Dalam pasal tersebut dijelaskan, DPR bisa menyandera badan hukum atau warga masyarakat selama 30 hari bila tidak hadir setelah tiga kali panggilan setelah berkoordinasi dengan polisi.
Anggota Komisi III DPR Masinton Pasaribu mengatakan, di beberapa negara, lembaga parlemen diberikan kewenangan pemanggilan paksa. Karenanya, pasal tersebut menjadi wajar diterapkan di Indonesia.
Namun, politikus PDI Perjuangan ini membantah ketika dikatakan aturan tersebut memunculkan tindakan arogansi dan otoriter dari badan legislatif itu.
"Ya di negara mana juga kewenangan parlemen karena dia adalah representasi perwakilan rakyat, maka dia diberi kewenangan untuk melakukan pemanggilan siapapun. Karena prinsip mekanisme kontrol adanya di DPR sebagai representasi rakyat yang dipilih melalui pemilu," kata Masinton di Kompleks Parlemen, Senayan, Jakarta, Jumat (9/2/2018).
Dengan aturan ini, DPR bisa memanggil paksa siapapun, termasuk pejabat KPK.

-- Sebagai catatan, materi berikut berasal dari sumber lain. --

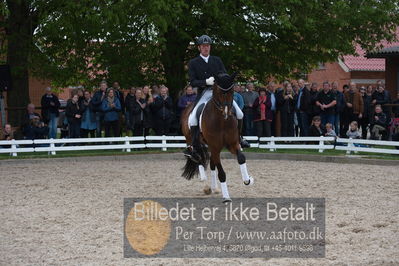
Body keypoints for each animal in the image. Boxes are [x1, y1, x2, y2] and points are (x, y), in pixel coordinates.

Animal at [182, 72, 255, 202]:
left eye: (232, 91)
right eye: (220, 92)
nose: (227, 113)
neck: (222, 121)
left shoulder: (232, 144)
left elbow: (241, 158)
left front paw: (248, 180)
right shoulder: (215, 147)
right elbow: (221, 172)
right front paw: (226, 197)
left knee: (211, 164)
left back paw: (214, 188)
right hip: (194, 142)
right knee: (199, 159)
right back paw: (206, 186)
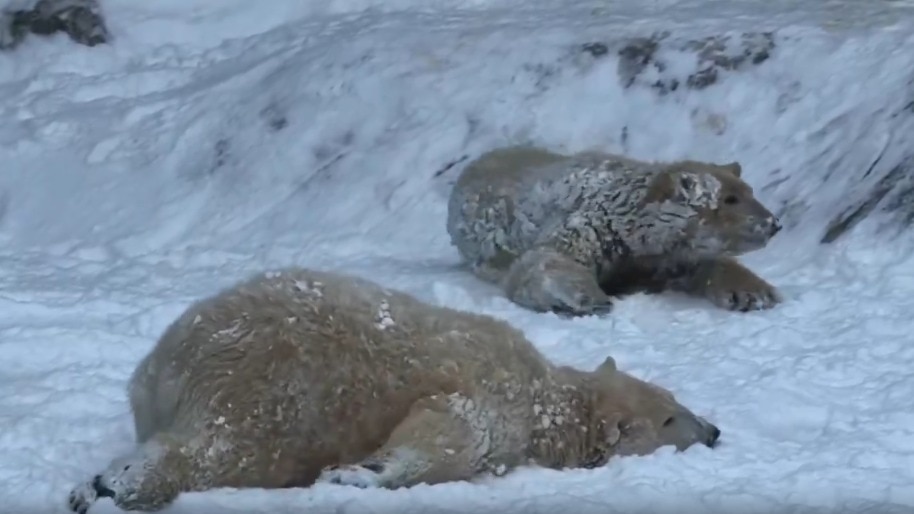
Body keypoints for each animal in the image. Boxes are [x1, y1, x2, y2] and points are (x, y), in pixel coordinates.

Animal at [67, 266, 721, 513]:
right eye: (671, 417)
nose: (715, 430)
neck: (551, 395)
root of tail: (164, 366)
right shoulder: (496, 391)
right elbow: (455, 429)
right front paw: (360, 473)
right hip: (273, 383)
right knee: (226, 445)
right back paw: (118, 485)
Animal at [446, 145, 783, 316]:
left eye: (749, 191)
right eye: (730, 198)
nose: (774, 224)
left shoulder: (662, 255)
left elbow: (704, 263)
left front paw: (753, 293)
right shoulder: (594, 224)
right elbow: (546, 258)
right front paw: (587, 297)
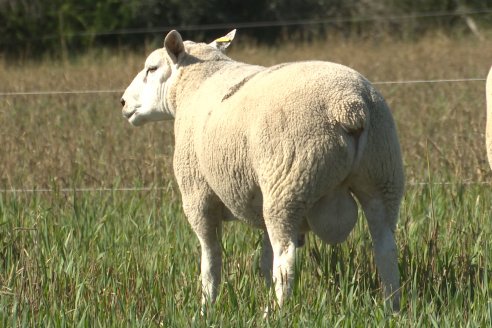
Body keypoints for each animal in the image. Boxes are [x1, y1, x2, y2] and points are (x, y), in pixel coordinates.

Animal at [120, 29, 404, 312]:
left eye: (152, 68)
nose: (123, 102)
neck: (198, 80)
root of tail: (349, 106)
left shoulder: (197, 195)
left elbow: (211, 258)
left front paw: (206, 306)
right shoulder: (259, 195)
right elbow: (264, 261)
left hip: (288, 184)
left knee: (286, 258)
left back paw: (278, 311)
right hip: (383, 176)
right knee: (385, 248)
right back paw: (392, 307)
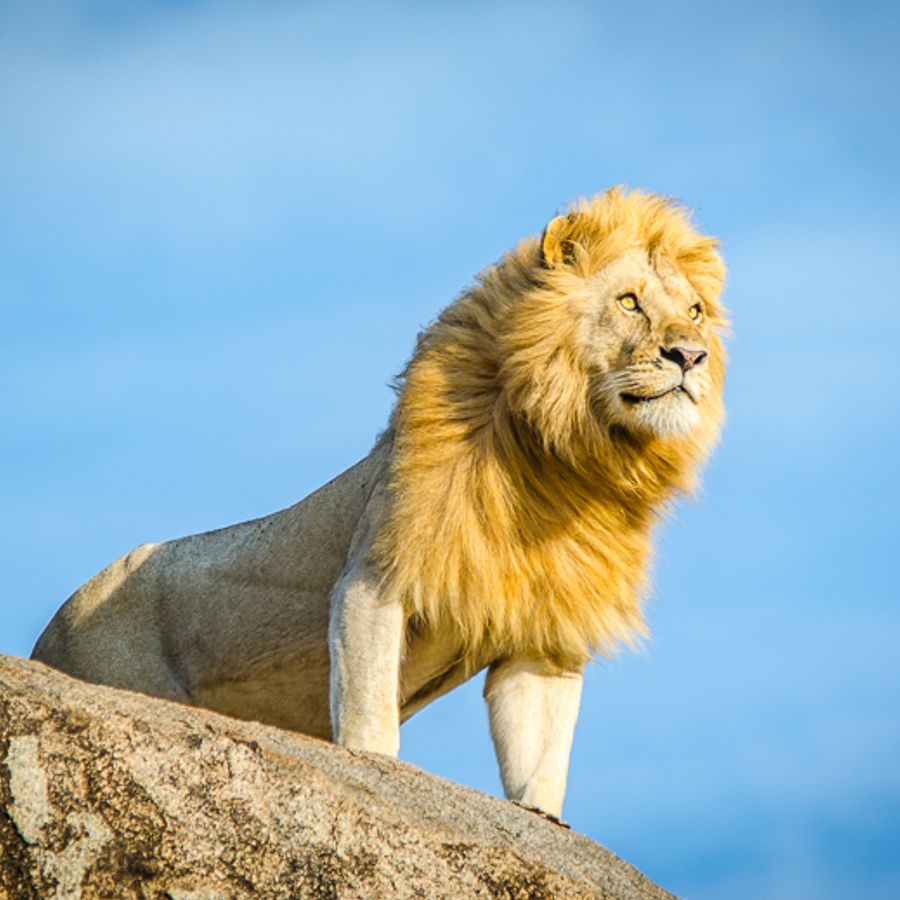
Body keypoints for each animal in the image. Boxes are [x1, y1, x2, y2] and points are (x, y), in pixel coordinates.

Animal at [31, 190, 728, 824]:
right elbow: (370, 716)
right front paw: (380, 777)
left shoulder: (544, 637)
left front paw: (544, 820)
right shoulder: (374, 579)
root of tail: (50, 629)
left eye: (695, 312)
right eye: (629, 301)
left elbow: (540, 759)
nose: (690, 356)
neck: (571, 463)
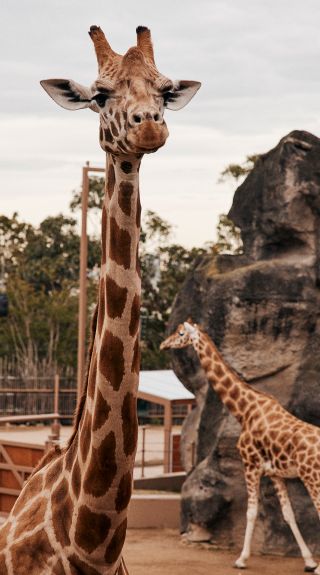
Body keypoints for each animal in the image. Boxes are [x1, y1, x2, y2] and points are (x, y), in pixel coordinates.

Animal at [160, 322, 320, 572]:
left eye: (180, 333)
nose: (163, 344)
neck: (245, 410)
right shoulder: (275, 474)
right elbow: (288, 514)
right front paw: (309, 561)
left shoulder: (250, 465)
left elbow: (251, 512)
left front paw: (241, 559)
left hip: (311, 477)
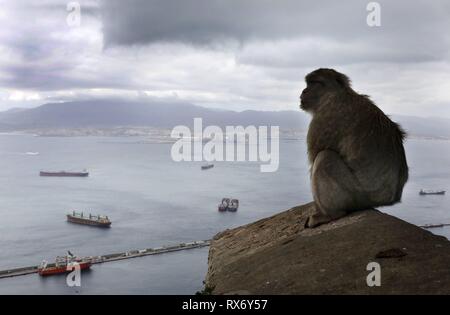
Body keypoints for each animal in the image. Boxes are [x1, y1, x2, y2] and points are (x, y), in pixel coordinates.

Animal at [298, 69, 408, 228]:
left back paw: (330, 214)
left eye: (314, 83)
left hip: (357, 195)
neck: (337, 93)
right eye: (308, 83)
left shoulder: (324, 115)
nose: (304, 91)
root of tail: (389, 199)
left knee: (325, 157)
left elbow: (314, 158)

"Ya terhadap siapapun," kata politikus PDIP itu.
Namun, ada beberapa lembaga yang tidak bisa dipanggil paksa. Masinton mengatakan, mereka adalah duta besar asing yang berada di Indonesia.
"Setiap orang itu kalau duta besar kan dia punya ini sendiri, berlaku hukum di negaranya bukan kita," tuturnya.
Usulan ini muncul karena KPK
Anggota Komisi XI DPR Johnny G Plate tidak menampik, kemunculan pasal tersebut merupakan buntut dari sikap KPK yang menolak panggilan Panitia Khusus (Pansus) Hak Angket DPR untuk KPK.
"Isu ini kan muncul pada saat KPK tidak bisa menghadiri (panggilan KPK), lalu ada isu KPU. Tapi yang mencolok karena KPK, karena masalah KPK," kata Johnny.
"Yang menjadi pertanyaan, mengapa pada saat DPR memanggil tidak mau datang. Ya kalau dengan senang hati datang, tentu tidak perlu ada panggilan paksa. Sama seperti kalau dipanggil aparat hukum," tambah politikus Nasdem ini.